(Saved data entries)
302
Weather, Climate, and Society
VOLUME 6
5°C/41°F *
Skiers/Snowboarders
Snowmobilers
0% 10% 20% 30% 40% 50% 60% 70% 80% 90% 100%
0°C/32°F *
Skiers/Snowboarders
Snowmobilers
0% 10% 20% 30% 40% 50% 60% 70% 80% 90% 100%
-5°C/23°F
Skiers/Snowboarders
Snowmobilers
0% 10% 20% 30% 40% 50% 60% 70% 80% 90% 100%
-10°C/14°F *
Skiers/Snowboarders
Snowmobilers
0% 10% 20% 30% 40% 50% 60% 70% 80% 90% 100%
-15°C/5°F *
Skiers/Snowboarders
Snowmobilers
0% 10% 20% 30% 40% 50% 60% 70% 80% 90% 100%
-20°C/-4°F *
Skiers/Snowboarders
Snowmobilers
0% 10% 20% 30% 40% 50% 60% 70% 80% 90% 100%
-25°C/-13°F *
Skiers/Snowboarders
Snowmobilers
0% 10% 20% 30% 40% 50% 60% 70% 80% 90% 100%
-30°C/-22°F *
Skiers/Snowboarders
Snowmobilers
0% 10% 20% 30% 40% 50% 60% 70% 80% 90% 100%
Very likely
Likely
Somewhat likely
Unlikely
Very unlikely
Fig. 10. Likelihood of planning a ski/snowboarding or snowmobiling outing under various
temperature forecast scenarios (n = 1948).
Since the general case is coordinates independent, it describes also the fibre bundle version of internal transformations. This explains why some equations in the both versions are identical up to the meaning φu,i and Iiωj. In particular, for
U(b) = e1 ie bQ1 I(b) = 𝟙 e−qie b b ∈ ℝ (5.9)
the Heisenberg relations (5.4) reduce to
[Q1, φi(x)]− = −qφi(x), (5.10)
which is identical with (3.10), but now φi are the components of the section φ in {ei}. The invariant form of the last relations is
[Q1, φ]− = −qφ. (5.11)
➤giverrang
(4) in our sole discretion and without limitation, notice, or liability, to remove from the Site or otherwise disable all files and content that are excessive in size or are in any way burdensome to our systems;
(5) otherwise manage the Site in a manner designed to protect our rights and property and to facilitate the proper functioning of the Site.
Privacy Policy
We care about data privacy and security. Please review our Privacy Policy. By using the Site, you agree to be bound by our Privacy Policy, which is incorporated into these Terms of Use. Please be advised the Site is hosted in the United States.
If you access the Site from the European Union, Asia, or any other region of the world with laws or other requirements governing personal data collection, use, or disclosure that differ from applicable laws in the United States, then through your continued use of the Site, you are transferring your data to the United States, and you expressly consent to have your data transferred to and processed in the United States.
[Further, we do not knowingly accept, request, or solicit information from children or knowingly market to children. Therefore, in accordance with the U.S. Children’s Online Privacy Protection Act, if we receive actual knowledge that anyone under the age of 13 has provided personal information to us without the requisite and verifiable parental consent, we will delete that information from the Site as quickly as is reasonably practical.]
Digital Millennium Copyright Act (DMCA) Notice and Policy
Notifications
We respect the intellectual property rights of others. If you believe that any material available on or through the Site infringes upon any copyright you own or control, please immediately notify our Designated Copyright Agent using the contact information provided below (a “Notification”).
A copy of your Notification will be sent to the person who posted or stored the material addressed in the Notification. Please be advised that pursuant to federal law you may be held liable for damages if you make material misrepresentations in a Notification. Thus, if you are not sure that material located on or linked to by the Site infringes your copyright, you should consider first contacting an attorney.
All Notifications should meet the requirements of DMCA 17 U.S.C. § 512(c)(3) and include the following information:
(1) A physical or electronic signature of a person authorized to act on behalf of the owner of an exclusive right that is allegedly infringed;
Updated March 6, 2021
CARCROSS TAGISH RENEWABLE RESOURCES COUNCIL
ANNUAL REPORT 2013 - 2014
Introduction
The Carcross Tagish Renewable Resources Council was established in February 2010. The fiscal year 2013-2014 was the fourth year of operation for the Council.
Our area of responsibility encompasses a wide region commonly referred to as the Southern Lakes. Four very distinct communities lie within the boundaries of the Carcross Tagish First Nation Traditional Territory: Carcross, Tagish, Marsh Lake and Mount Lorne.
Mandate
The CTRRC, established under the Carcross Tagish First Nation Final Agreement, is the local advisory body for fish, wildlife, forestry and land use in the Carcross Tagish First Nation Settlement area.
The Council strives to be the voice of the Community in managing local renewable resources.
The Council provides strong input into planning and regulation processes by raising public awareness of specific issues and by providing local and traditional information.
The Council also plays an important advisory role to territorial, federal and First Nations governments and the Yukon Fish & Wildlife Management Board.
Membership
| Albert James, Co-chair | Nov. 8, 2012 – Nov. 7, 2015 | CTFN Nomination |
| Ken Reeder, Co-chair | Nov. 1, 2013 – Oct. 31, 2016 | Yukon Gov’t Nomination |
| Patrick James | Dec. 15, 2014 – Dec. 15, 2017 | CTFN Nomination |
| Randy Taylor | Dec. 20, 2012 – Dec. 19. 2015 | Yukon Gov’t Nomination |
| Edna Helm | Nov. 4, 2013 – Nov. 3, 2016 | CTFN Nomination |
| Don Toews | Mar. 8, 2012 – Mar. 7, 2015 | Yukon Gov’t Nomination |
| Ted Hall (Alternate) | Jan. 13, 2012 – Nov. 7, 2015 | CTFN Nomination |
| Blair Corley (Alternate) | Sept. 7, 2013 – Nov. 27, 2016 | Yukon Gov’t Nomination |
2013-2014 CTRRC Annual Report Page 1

Required work >>
For every line of the records that has the word "DMCA" in it, make a copy.

Response below >>
Digital Millennium Copyright Act (DMCA) Notice and Policy
All Notifications should meet the requirements of DMCA 17 U.S.C. § 512(c)(3) and include the following information:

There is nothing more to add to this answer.